BEGIN Input
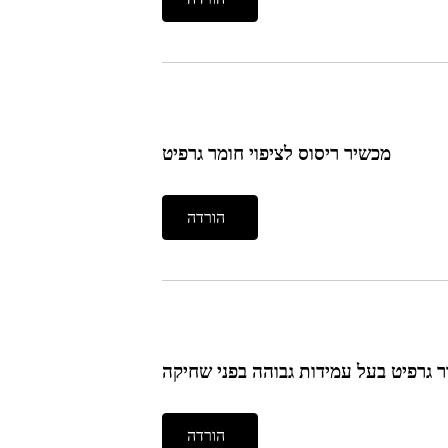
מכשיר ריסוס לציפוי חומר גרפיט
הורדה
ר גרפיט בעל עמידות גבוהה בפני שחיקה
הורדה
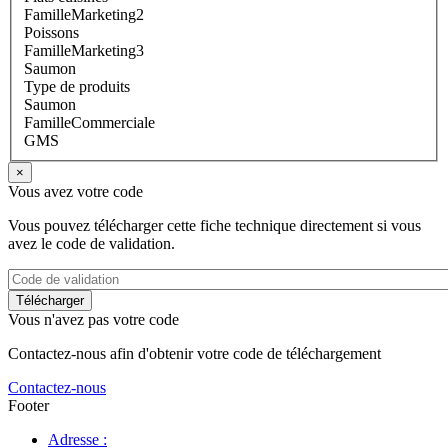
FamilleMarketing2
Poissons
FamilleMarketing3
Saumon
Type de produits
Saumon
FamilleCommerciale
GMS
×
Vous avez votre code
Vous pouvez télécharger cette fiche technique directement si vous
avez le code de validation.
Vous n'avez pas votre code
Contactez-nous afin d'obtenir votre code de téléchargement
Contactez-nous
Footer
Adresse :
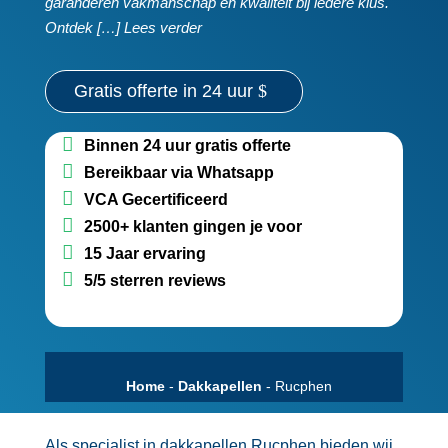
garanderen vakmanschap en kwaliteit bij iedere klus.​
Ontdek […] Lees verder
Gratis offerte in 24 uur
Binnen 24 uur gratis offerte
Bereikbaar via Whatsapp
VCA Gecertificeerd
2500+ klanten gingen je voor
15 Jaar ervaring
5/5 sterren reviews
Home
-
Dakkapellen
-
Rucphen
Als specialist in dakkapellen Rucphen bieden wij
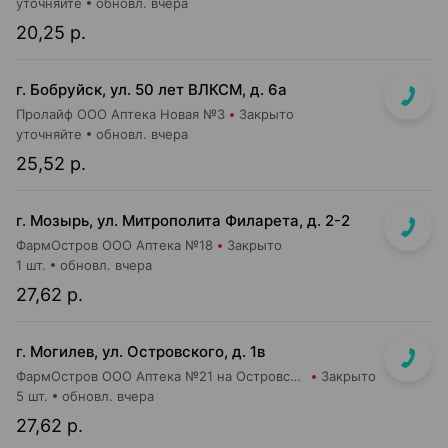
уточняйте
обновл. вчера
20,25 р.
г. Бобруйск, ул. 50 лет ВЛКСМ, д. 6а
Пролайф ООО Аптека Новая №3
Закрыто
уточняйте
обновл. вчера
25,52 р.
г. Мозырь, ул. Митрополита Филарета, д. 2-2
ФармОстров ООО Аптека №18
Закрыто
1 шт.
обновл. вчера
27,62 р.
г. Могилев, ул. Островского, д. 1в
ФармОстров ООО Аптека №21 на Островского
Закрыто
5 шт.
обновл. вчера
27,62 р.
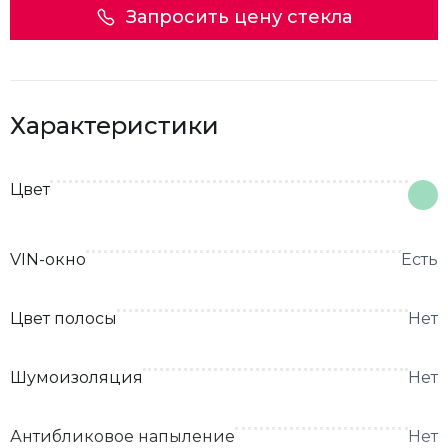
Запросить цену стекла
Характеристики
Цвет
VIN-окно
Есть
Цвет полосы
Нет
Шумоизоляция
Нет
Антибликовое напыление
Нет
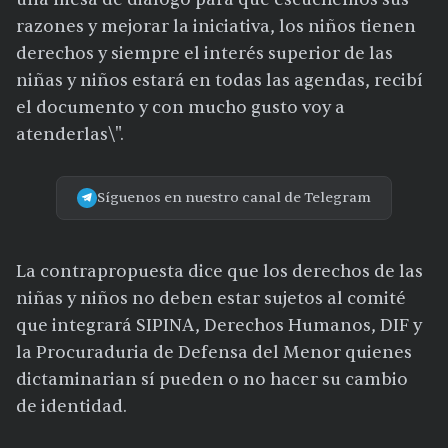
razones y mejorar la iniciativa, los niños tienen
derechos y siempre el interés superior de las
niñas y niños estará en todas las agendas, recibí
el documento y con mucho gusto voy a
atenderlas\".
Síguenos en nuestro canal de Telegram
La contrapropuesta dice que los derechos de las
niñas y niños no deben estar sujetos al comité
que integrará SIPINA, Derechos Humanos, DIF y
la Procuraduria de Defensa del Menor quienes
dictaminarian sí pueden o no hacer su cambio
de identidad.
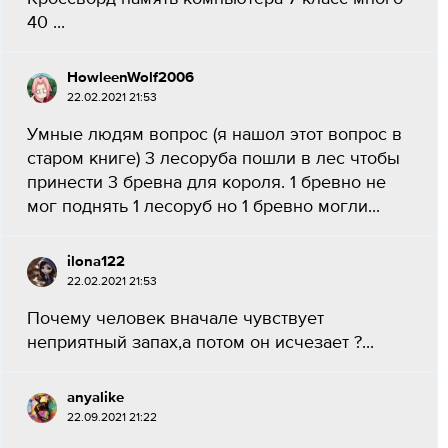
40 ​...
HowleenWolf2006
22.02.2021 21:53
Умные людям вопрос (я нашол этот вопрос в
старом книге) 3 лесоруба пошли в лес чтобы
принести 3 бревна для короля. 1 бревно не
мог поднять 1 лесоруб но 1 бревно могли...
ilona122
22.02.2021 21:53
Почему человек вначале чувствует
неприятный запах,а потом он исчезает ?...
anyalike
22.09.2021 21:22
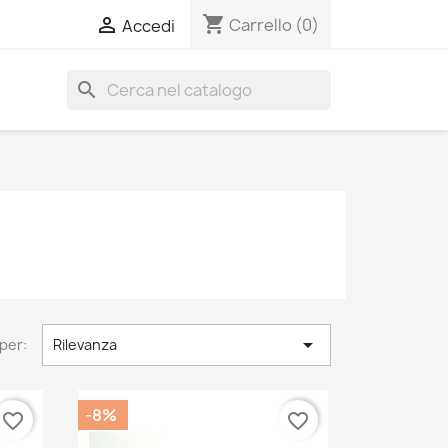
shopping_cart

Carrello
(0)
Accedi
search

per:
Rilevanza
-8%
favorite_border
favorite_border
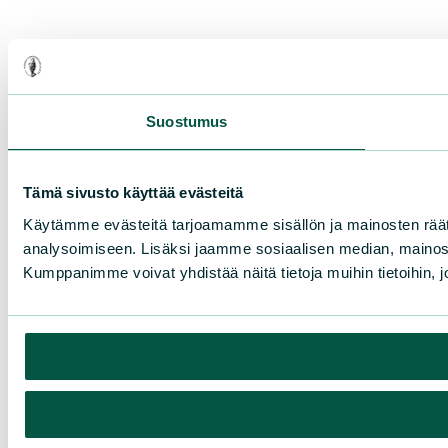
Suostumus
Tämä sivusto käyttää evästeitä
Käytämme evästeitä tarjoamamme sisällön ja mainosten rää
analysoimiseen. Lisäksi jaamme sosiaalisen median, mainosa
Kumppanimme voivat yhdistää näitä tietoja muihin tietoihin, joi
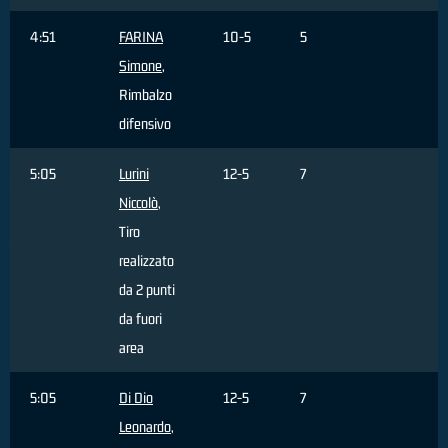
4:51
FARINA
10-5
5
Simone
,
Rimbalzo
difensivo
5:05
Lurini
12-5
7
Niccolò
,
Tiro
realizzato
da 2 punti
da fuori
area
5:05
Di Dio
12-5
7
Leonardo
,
END Input
**Activity**
One stretch of the lines above is wanted, from the line that contains "niñas y niños estará" through the line that contains "niñas y niños no". Output it exactly.

**Exercise output**
niñas y niños estará en todas las agendas, recibí
el documento y con mucho gusto voy a
atenderlas\".
Síguenos en nuestro canal de Telegram
La contrapropuesta dice que los derechos de las
niñas y niños no deben estar sujetos al comité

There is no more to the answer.